Why Is Cable So Expensive?
If you are noticing an increase in your cable bill, you are not imagining it. Due to channel bundles of the most popular brands (Disney’s ESPN is one example), especially sports channels, are causing the price hike. A discussion that has resurfaced is the idea of bundled packages (a cable mainstay) vs. ala carte programming. According to the Bureau of Labor Statistics, the cost of cable has risen 77 percent since 1996. Despite this, cable subscriptions are growing at a robust pace, despite competition from Apple TV, Netflix, Hulu, and Crackle.
Brief History Of Cable
According to the National Cable & Telecommunications Association (NCTA), cable TV originated in the U.S. in 1948, as a way to improve “poor reception.” The Cable Act was established in 1984 to provide regulation, but ultimately its growth was hampered in 1992, dubbed the 92 Act, spurning the growth of satellite and “wireless cable.” Eventually, new technologies such as HDTV and VOD (video on demand) services provided customers with even more choices and opportunity to view content in a variety of ways.
Cable In The Present
Today, the cost of sports programming (bundling those channels) is helping to cause a steady increase in cable bills—even if you are not a sports fan, cable subscribers are paying the price. It has been reported that some customers are seeing at least a $2 increase; some have noted more. The Wall Street Journal’s Market Watch reported that cable has nearly doubled, and customers pay an average of $90 per month.
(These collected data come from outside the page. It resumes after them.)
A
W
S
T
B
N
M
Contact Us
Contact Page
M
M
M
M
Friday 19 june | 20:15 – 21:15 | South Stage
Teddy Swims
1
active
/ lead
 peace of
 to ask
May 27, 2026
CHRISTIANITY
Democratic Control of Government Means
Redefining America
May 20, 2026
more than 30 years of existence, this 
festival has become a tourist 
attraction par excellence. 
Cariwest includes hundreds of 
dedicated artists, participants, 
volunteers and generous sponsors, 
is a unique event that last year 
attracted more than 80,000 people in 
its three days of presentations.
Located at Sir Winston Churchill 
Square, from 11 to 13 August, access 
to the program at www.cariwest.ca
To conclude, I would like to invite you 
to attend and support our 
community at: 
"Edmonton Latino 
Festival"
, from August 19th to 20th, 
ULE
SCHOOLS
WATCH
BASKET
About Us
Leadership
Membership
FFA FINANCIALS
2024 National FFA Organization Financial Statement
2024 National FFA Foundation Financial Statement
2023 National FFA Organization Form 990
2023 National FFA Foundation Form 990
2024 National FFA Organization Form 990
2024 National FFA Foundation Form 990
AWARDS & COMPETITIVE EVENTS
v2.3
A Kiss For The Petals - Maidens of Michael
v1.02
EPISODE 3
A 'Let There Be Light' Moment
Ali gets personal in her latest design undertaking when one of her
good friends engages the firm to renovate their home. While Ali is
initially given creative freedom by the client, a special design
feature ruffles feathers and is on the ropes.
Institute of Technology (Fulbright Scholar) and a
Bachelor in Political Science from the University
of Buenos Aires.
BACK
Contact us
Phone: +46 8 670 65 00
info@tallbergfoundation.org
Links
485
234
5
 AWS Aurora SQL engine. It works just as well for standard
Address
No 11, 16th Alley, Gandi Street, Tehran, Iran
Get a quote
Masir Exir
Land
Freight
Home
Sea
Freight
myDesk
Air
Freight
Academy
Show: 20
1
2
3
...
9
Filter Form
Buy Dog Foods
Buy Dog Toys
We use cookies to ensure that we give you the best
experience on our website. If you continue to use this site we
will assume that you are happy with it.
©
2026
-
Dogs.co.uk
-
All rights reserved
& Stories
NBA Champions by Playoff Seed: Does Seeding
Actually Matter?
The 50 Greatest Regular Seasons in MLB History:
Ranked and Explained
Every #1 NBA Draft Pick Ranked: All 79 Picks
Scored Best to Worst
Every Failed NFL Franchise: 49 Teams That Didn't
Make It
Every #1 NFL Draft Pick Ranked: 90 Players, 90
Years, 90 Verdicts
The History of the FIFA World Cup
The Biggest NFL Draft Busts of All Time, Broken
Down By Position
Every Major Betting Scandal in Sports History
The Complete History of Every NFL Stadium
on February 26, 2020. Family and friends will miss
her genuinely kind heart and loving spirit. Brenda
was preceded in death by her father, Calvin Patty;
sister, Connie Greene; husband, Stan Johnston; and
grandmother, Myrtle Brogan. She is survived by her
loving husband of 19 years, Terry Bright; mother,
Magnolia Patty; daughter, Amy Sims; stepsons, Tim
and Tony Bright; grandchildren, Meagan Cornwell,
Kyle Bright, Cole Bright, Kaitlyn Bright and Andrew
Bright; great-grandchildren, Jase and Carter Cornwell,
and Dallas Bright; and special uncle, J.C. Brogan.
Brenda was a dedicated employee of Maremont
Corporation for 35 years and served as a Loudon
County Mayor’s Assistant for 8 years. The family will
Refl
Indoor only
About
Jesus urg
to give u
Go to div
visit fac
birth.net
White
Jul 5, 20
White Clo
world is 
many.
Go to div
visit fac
According to the NPD Group by 2020, the average cost of cable could be $200 per month.
Americans love their cable TV, and with hundreds of channels to choose from, they are still sticking with the devil they know and understand. But Cablevision believes this to be egregious, particularly when customers are paying more out of pocket for programming they actually do not view; with sports channels taking the prize. A lawsuit was recently filed by the Cablevision Systems Corp. in hopes to take Viacom to task for this.
In essence, Viacom is alleged to have coerced Cablevision to pay for and provide 14 less popular stations in exchange for providing MTV, Comedy Central and Nickelodeon. These agreements prevent consumers from customizing their cable packages. Hence, you wind up with dozens, or possibly hundreds of channels you will never watch.
Some consumers, according to an NPR (National Public Radio) report, are embracing an action called “cord-cutting,” in which individuals get rid of their cable programming and opt for local on-air television and Internet streaming services as an alternative to traditional cable TV.
As cable costs continue to rise, cable subscribers might have to shop around for the best prices, or wait for the legal system to work the problem out. Whatever the outcome, financial analysts will be watching the results closely, and cable subscribers will be watching their cable bill.